14 It has been suggested that where the Crown objects to the production of documents on grounds of public interest immunity, a judge should not look at the documents unless persuaded that inspection would be likely to satisfy the judge the production should be ordered (Air Canada v Secretary of State for Trade [1983] AC 394). Counsel for the plaintiff agreed with my suggestion that if I was against him in relation to the above issues, I should inspect the documents in order to determine whether the expurgated portions of the transcripts should be produced.

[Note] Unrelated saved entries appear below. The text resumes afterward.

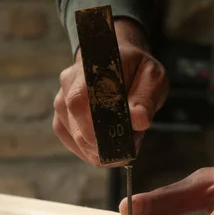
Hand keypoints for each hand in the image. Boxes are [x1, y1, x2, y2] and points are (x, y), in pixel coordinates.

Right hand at [52, 18, 168, 165]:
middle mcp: (69, 83)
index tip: (124, 142)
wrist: (119, 62)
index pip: (81, 100)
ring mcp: (61, 102)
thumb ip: (145, 98)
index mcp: (90, 69)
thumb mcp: (152, 77)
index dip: (99, 128)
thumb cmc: (136, 70)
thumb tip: (138, 120)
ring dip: (101, 150)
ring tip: (124, 142)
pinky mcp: (61, 118)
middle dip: (105, 146)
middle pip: (77, 126)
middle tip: (130, 147)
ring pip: (75, 138)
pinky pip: (72, 143)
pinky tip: (109, 148)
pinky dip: (92, 152)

15 I have concluded that my inspection of the unexpurgated transcripts is likely to satisfy me that an order for production should be made. I regard the public interest in preparation of the defence case as outweighing the objections of Messrs Dempsey and Talbot and the plaintiff. In particular, I regard the circumstance that portions of the transcripts have been produced consistent with the contents of the affidavits sworn by both gentlemen, as significant. Since confidentiality with respect to portion of their examination has thus been lifted, I regard the lifting of confidence with respect to the balance as of lesser significance than the testing of the evidence by the defence for a propensity of the nature discussed above.
16 I direct the plaintiff to produce to me a copy of the record made in accordance with the Australian Securities and Investments Commission Act 2001 (Cth), s 24(1) of the examinations of both Messrs Dempsey and Talbot. I will make further orders once I have perused the documents.